EXERCISE DESCRIPTION - Return each of the entries below precisely, with no pictures in the result.

(GIVEN INFORMATION begins)

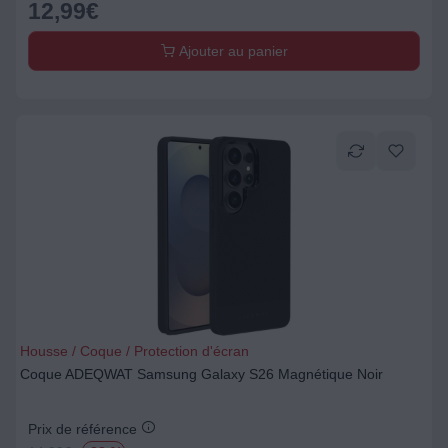
12,99
€
Ajouter au panier
Housse / Coque / Protection d'écran
Coque ADEQWAT Samsung Galaxy S26 Magnétique Noir
Prix de référence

(GIVEN INFORMATION ends)

ANSWER AREA -
12,99
€
Ajouter au panier
Housse / Coque / Protection d'écran
Coque ADEQWAT Samsung Galaxy S26 Magnétique Noir
Prix de référence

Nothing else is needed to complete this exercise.